Bush Madison, Jones Scott, Hargrave Catriona
Queensland University of Technology, Faculty of Health, School of Clinical Sciences, Brisbane, Queensland, Australia.
Radiation Oncology Princess Alexandra Hospital Raymond Terrace (ROPART), South Brisbane, Queensland, Australia.
Tech Innov Patient Support Radiat Oncol. 2025 Feb 26;34:100305. doi: 10.1016/j.tipsro.2025.100305. eCollection 2025 Jun.
Hydrogel spacers (HS) are designed to minimise the radiation doses to the rectum in prostate cancer radiation therapy (RT) by creating a physical gap between the rectum and the target treatment volume inclusive of the prostate and seminal vesicles (SV).
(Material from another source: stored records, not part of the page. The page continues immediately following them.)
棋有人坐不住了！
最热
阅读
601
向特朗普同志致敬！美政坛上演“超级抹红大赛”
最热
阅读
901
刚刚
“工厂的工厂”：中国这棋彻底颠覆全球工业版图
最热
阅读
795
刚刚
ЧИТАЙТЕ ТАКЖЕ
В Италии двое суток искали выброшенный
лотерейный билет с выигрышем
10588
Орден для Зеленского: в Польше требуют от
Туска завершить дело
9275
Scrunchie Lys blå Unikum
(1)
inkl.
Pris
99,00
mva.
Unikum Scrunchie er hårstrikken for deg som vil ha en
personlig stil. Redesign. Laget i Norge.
This study aims to determine the feasibility of incorporating diagnostic MRI (dMRI) information in statistical machine learning (SML) models developed with planning CT (pCT) anatomy for dose and rectal toxicity prediction. The SML models aim to support HS insertion decision-making prior to RT planning procedures.
Regions of interest (ROIs) were retrospectively contoured on the pCT and registered dMRI scans for 20 patients. ROI Dice and Hausdorff distance (HD) comparison metrics were calculated. The ROI and patient clinical risk factors (CRFs) variables were inputted into three SML models and then pCT and dMRI-based dose and toxicity model performance compared through confusion matrices, AUC curves, accuracy performance metric results and observed patient outcomes.
Average Dice values comparing dMRI and pCT ROIs were 0.81, 0.47 and 0.71 for the prostate, SV, and rectum respectively. Average Hausdorff distances were 2.15, 2.75 and 2.75 mm for the prostate, SV, and rectum respectively. The average accuracy metric across all models was 0.83 when using dMRI ROIs and 0.85 when using pCT ROIs.
Differences between pCT and dMRI anatomical ROI variables did not impact SML model performance in this study, demonstrating the feasibility of using dMRI images. Due to the limited sample size further training of the predictive models including dMRI anatomy is recommended.
水凝胶间隔物(HS)旨在通过在直肠与包括前列腺和精囊(SV)在内的目标治疗体积之间形成物理间隙,将前列腺癌放射治疗(RT)中直肠所受的辐射剂量降至最低。本研究旨在确定将诊断性磁共振成像(dMRI)信息纳入基于计划CT(pCT)解剖结构开发的统计机器学习(SML)模型中以预测剂量和直肠毒性的可行性。这些SML模型旨在支持在RT计划程序之前做出HS插入的决策。
对20例患者的pCT和配准后的dMRI扫描进行回顾性感兴趣区域(ROI)勾画。计算ROI的骰子系数和豪斯多夫距离(HD)比较指标。将ROI和患者临床风险因素(CRF)变量输入到三个SML模型中,然后通过混淆矩阵、AUC曲线、准确性性能指标结果以及观察到的患者结局比较基于pCT和dMRI的剂量和毒性模型性能。
前列腺、SV和直肠的dMRI与pCT ROI比较的平均骰子系数值分别为0.81、0.47和0.71。前列腺、SV和直肠的平均豪斯多夫距离分别为2.15、2.75和2.75毫米。使用dMRI ROI时所有模型的平均准确性指标为0.83,使用pCT ROI时为0.85。
在本研究中,pCT和dMRI解剖ROI变量之间的差异并未影响SML模型性能,证明了使用dMRI图像 的可行性。由于样本量有限,建议对包括dMRI解剖结构的预测模型进行进一步训练。